§ WHAT TO DO
Reproduce the lines below word for word, leaving out the pictures.

§ DATA EXTRACTS
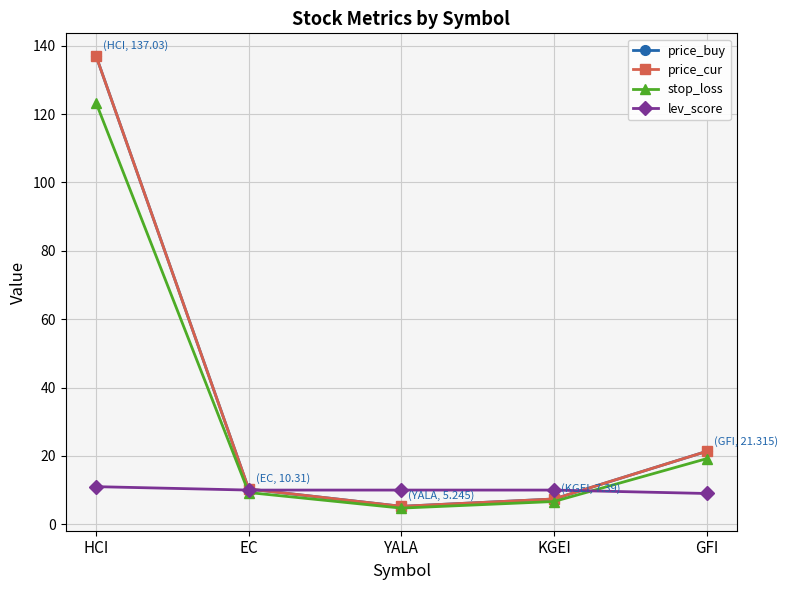

Which series changed the most between KGEI and GFI?

price_buy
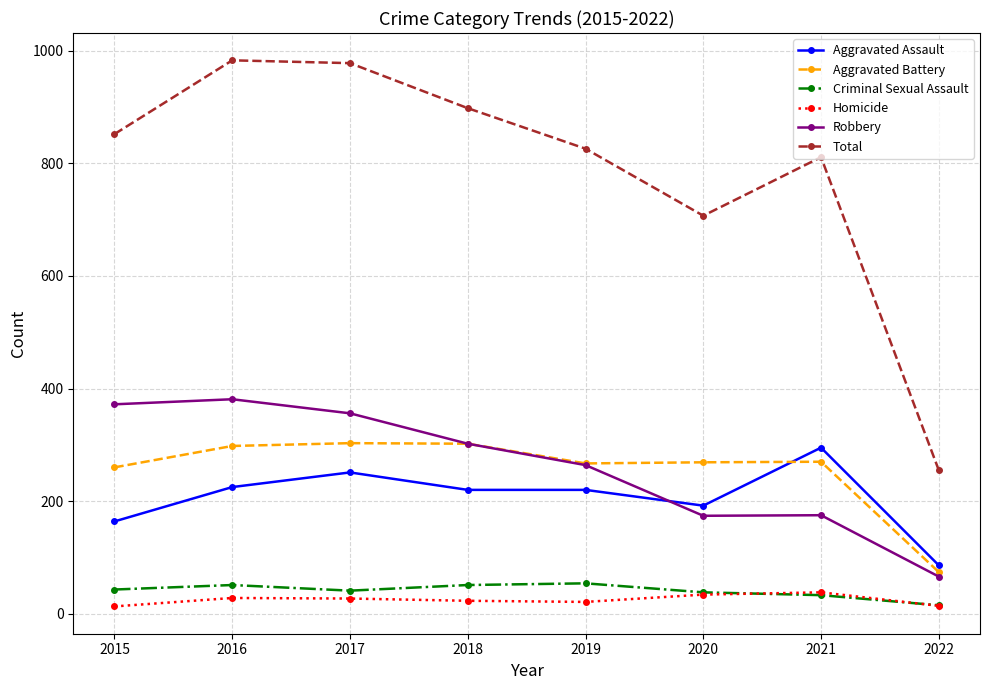

Which series has the widest spread of values?

Total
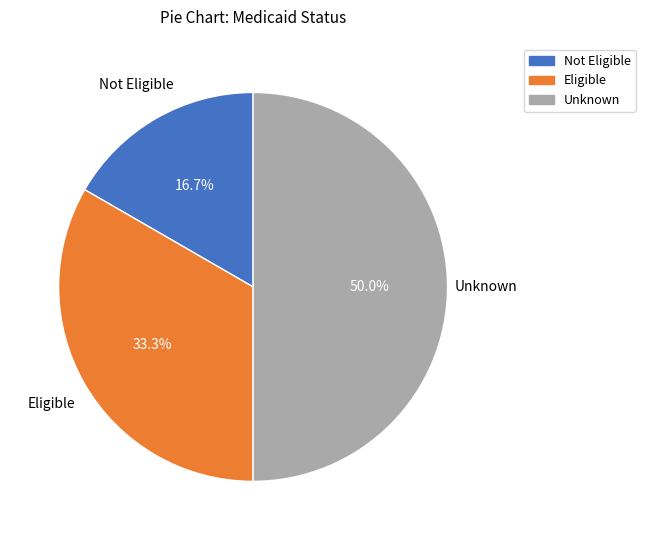

How many slices are in this pie chart?

3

§ ANSWER FOR THIS EXERCISE
Which series changed the most between KGEI and GFI?

price_buy

Which series has the widest spread of values?

Total

How many slices are in this pie chart?

3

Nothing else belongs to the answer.